• Task brief:
Please output the following records exactly. Leave every image out.

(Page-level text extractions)

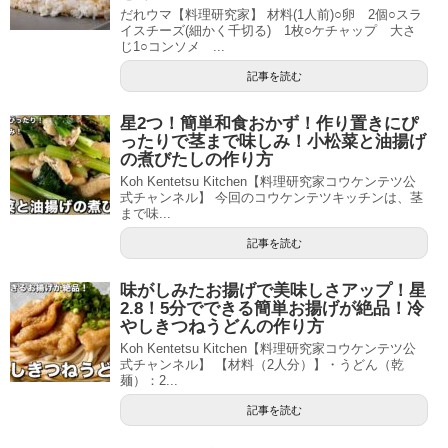
だれウマ【料理研究家】 材料(1人前)○卵 2個○スラ
イスチーズ(細かく千切る) 1枚○ケチャップ 大さ
じ1○コンソメ ...
記事を読む
星2つ！簡単和食おかず！作り置きにぴ
ったりで茎まで味しみ！小松菜と油揚げ
の煮びたしの作り方
Koh Kentetsu Kitchen【料理研究家コウケンテツ公
式チャンネル】 今回のコウケンテツキッチンは、茎
まで味...
記事を読む
味がしみたお揚げで美味しさアップ！星
2.8！5分でできる簡単お揚げが絶品！冷
やしきつねうどんの作り方
Koh Kentetsu Kitchen【料理研究家コウケンテツ公
式チャンネル】 【材料（2人分）】・うどん（乾
麺）：2...
記事を読む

• Written answer:
だれウマ【料理研究家】 材料(1人前)○卵 2個○スラ
イスチーズ(細かく千切る) 1枚○ケチャップ 大さ
じ1○コンソメ ...
記事を読む
星2つ！簡単和食おかず！作り置きにぴ
ったりで茎まで味しみ！小松菜と油揚げ
の煮びたしの作り方
Koh Kentetsu Kitchen【料理研究家コウケンテツ公
式チャンネル】 今回のコウケンテツキッチンは、茎
まで味...
記事を読む
味がしみたお揚げで美味しさアップ！星
2.8！5分でできる簡単お揚げが絶品！冷
やしきつねうどんの作り方
Koh Kentetsu Kitchen【料理研究家コウケンテツ公
式チャンネル】 【材料（2人分）】・うどん（乾
麺）：2...
記事を読む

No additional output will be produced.